YOUR OBJECTIVE ▸ In the article on Gmail annotations, condense the paragraph that begins "Not that there's anything wrong" while keeping its main facts.

DOCUMENT ▸
┏━━

How to Get More Opens and Clicks with Gmail Annotations

Mike Arsenault
July 21, 2021
minute read

The Gmail promotions tab used to be the dreaded back row of the inbox. Now, there are ways to improve your chances of getting your emails into the primary inbox. However, Gmail has added another way for you to take advantage of the promotions tab, rather than trying to dodge it: Gmail annotations.

Gmail annotations enable you to make your emails more attractive in the inbox. That way your emails start getting the conversion before subscribers even open your emails.

Yes, using Gmail annotations will signal to Gmail that your emails are promotions. But the annotations give you access to more preview content than just the subject line and preheader text.

Annotations also give your emails an advantage in how the Gmail client sorts your emails in the promotions tab.

In case you’re wondering, Google doesn’t specify whether or not email annotations impact email deliverability. But annotating your emails definitely won’t make your deliverability worse.

Ultimately, email annotations can help improve your open rates and click-through rates. That’s what email marketers want. So we’ll show you how to use them, starting with the basics.

What are Gmail annotations?

A Gmail annotation is a snippet of HTML code that you add to the HTML header in your emails. The code snippet displays several pieces of information from your email in the inbox.

We’ll show you how to add the code snippet shortly. But Google has a tool that generates a Gmail annotation HTML template for you. All you have to do is customize the generated code snippet so it shows the information you want.

What you can show with Gmail annotations

There are five areas where you can add information and visuals with annotations. Obviously, you still get the usual subject line and sender name. But here’s what else you can add:


Ordinarily, BIMI authentication is the only way to add a logo to your emails.

Not that there’s anything wrong with BIMI authentications. But Gmail annotations give you another way to add a logo to your emails. And adding a logo with Gmail annotations is simpler, even though your logo will only display in the Gmail promo tab.


If there’s a discount inside your email, you can choose to display that discount in the inbox. That way people know exactly what they get for opening your email.


You can also display the discount code in the inbox. Psychologically, this validates the discount code. It helps remove skepticism about the promo code because it’s less nebulous than just claiming there’s an offer code in the email message.

┗━━

GIVEN RECORDS ▸
┏━━

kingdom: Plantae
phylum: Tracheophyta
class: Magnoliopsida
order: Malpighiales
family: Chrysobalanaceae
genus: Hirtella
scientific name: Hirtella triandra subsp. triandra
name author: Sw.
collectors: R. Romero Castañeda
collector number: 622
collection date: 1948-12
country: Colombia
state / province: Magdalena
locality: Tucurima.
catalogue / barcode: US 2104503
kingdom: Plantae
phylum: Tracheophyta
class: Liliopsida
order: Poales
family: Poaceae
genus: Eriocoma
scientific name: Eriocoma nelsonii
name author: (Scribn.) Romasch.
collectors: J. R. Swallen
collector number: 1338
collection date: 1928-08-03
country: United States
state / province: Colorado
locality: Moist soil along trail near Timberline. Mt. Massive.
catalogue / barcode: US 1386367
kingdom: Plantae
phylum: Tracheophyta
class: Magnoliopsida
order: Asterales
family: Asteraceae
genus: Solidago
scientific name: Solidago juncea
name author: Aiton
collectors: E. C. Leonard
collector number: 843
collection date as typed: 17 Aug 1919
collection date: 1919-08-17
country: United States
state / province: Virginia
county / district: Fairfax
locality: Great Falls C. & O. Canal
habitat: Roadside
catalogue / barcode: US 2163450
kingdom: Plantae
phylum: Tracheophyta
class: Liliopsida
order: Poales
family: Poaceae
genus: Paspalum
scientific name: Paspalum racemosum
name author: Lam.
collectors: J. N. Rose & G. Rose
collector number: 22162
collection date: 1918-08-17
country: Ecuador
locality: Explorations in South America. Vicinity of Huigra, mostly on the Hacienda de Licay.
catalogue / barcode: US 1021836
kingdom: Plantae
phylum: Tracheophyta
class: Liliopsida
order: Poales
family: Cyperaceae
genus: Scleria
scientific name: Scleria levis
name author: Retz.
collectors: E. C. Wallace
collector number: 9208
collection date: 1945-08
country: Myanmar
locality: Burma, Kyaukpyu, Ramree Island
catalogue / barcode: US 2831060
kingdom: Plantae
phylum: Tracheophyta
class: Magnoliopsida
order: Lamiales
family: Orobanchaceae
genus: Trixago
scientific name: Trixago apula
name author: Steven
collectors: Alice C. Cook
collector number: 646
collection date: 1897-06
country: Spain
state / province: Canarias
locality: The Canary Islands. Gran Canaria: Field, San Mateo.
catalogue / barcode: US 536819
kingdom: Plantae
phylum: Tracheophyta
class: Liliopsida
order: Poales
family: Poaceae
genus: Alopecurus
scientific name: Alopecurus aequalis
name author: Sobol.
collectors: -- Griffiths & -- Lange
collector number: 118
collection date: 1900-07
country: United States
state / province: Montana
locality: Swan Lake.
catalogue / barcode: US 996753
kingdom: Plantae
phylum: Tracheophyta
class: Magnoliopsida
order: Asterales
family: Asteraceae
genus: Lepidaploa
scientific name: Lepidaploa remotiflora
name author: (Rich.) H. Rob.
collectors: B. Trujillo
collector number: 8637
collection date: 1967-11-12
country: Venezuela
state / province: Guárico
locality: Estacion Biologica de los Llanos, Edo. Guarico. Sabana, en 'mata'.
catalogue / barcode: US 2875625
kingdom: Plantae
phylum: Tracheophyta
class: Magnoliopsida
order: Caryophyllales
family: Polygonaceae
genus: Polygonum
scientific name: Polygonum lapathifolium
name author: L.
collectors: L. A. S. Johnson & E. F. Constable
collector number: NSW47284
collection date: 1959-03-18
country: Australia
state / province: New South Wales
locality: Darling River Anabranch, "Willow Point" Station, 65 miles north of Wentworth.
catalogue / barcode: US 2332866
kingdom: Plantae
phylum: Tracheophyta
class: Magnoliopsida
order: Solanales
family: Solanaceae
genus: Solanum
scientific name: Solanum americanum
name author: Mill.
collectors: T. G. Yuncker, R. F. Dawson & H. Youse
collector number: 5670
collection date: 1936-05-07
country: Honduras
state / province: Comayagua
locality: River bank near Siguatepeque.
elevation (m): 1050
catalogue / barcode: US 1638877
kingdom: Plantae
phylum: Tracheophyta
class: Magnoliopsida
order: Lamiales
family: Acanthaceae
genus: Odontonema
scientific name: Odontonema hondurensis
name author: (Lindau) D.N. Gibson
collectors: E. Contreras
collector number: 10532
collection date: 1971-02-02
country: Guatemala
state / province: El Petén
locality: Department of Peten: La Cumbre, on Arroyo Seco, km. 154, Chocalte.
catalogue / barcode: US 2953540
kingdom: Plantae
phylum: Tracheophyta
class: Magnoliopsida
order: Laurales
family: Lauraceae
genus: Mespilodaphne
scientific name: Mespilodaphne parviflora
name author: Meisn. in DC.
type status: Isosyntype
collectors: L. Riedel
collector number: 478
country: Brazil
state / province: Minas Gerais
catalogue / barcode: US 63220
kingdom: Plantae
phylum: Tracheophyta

┗━━

PROBLEM SOLUTION ▸ BIMI authentications are fine, but Gmail annotations offer a simpler alternative way to add a logo to emails, though the logo will only display in the Gmail promo tab.